En 1916, Louis choisit d’être pion au lycée de Saint-Brieuc pour gagner sa vie plutôt que de continuer sa scolarité.
Un jour de l’été 1917, il croise à la bibliothèque municipale Jean Grenier, lui aussi enfant de Saint-Brieuc, futur ami fidèle[[Grenier décrit Guilloux sous les traits de Michel dans son roman autobiographique Les Grèves.]] et futur professeur de philosophie au Grand Lycée d’Alger entre 1930 et 38, qui aura alors parmi ses élèves un certain Albert Camus.
En 1918, Guilloux s’installe à Paris.
En 1921, il devient traducteur d’anglais. Il écrit aussi pour lui-même, et ne fait plus que cela à partir de 1927. Entretemps, il a rencontré Daniel Halévy, Guéhenno, Malraux et a écrit des feuilletons pour Le Matin et Le Petit Journal.

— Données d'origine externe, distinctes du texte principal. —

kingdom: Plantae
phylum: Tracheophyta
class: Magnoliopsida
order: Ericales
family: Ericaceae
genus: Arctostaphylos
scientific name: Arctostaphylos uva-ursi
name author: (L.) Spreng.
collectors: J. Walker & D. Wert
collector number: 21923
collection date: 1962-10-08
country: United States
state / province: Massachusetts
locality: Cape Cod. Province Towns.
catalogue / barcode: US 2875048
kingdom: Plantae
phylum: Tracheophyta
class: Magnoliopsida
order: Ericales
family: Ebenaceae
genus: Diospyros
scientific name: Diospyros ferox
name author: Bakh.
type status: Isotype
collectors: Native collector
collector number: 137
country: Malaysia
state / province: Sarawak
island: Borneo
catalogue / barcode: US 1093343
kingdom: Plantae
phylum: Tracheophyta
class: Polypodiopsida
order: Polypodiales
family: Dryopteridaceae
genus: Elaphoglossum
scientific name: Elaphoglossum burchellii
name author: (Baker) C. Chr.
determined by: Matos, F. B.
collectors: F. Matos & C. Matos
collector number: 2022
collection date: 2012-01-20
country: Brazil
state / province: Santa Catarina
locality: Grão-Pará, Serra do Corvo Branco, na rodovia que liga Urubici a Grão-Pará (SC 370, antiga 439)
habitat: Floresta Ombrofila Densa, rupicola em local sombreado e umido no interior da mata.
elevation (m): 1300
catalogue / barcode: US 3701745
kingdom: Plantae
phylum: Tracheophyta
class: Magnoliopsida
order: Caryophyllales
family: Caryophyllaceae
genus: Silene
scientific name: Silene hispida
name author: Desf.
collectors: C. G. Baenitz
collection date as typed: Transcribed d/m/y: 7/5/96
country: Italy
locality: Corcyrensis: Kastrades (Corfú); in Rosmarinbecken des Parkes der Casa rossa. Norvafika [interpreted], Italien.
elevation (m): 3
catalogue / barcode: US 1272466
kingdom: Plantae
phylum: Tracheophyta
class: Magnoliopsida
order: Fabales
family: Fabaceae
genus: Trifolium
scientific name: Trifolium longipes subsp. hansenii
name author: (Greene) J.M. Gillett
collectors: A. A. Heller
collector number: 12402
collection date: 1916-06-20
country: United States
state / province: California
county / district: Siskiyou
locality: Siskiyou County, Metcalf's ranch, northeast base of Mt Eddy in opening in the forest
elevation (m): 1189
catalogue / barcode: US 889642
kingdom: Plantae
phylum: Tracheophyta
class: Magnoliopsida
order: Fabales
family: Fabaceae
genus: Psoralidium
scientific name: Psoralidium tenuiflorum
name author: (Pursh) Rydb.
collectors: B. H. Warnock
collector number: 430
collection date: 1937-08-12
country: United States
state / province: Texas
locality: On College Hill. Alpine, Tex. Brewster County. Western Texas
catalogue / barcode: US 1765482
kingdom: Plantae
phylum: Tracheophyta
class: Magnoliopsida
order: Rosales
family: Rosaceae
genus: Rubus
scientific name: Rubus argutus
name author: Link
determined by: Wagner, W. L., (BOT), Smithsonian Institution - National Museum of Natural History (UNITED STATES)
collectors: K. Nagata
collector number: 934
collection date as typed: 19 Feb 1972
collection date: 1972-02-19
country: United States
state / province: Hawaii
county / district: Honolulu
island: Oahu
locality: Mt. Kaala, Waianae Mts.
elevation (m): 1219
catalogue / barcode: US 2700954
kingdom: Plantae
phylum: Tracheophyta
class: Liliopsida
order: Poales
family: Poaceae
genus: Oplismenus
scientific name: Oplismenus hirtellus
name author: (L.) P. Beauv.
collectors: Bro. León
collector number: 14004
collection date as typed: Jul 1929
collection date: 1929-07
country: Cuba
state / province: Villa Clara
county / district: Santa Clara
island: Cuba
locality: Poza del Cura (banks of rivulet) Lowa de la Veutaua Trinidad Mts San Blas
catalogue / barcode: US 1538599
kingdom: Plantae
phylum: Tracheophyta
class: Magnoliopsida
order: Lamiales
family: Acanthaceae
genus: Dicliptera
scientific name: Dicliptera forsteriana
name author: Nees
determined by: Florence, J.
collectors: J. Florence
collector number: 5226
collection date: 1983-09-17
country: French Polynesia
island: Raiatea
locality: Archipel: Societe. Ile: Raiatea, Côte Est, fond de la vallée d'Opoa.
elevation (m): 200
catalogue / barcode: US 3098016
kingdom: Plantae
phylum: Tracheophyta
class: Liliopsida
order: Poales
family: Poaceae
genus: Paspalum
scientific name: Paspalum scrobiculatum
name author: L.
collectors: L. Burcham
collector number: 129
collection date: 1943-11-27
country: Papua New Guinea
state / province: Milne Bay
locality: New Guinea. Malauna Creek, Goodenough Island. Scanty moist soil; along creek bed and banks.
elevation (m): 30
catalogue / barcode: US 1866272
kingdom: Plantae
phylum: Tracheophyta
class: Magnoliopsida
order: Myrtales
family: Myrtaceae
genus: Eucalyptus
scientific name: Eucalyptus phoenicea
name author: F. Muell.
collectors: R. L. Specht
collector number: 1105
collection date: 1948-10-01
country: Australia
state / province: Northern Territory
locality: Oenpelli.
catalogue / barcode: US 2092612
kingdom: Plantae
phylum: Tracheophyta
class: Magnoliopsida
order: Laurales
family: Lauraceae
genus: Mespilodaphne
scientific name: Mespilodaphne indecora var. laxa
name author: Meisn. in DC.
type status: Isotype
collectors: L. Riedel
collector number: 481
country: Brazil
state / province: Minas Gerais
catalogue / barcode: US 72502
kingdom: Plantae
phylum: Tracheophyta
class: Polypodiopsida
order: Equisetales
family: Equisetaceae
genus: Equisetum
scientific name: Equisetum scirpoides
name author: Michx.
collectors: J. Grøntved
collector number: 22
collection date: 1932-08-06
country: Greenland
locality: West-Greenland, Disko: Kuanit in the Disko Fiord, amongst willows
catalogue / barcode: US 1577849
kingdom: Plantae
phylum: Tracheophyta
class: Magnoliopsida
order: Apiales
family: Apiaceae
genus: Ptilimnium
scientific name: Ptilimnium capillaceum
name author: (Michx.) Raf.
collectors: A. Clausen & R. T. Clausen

Avec Petit, Chamson et Grenier (et un peu Malraux et Guéhenno), il forme le groupe « vorticiste ».
La Maison du peuple rencontre un beau succès en 1928. C’est l’oeuvre de Guilloux que préfère Camus.
En 1930, Guilloux revient à Saint-Brieuc. Il y fait construire sa maison deux ans plus tard, 13 rue Lavoisier.
Il est responsable, pour le département, du Secours Rouge, c’est-à-dire de l’accueil des réfugiés de l’Allemagne hitlérienne. Guilloux est pacifiste malgré tout, et donc taxé d’extrême-gauche, mais son individualisme le retient d’adhérer au parti communiste.
Le Sang noir manque de peu le prix Goncourt 1935, mais connaît un succès immédiat et international.
Secrétaire du Congrès mondial des Écrivains antifascistes à Paris en 1935, Guilloux rencontre Pasternak. Un an plus tard, il accompagne Gide à Moscou.
En 1944, ses activités de résistance à l’occupant le poussent à se réfugier à Toulouse. Après la libération de Saint-Brieuc, il sert comme interprète auprès des tribunaux militaires américains, expérience relatée dans O.K., Joe !
En août 1947, Grenier mène Camus à Saint-Brieuc. Guilloux les guide à travers la ville, et jusqu’au cimetière Saint-Michel où Camus découvre la tombe de son père, tué en 1914.
Guilloux et Camus resteront proches, partageant tous deux peu d’attirance pour la vie parisienne, une certaine pudeur et l’expérience passée d’une vie de pauvreté.
Lorsqu’il séjourne à Paris, Guilloux loge parfois chez Malraux dans les années 30, puis, dans les années 50, dans une chambre prêtée par les Gallimard rue Sébastien Bottin, ou dans leur hôtel particulier 17 rue de l’Université.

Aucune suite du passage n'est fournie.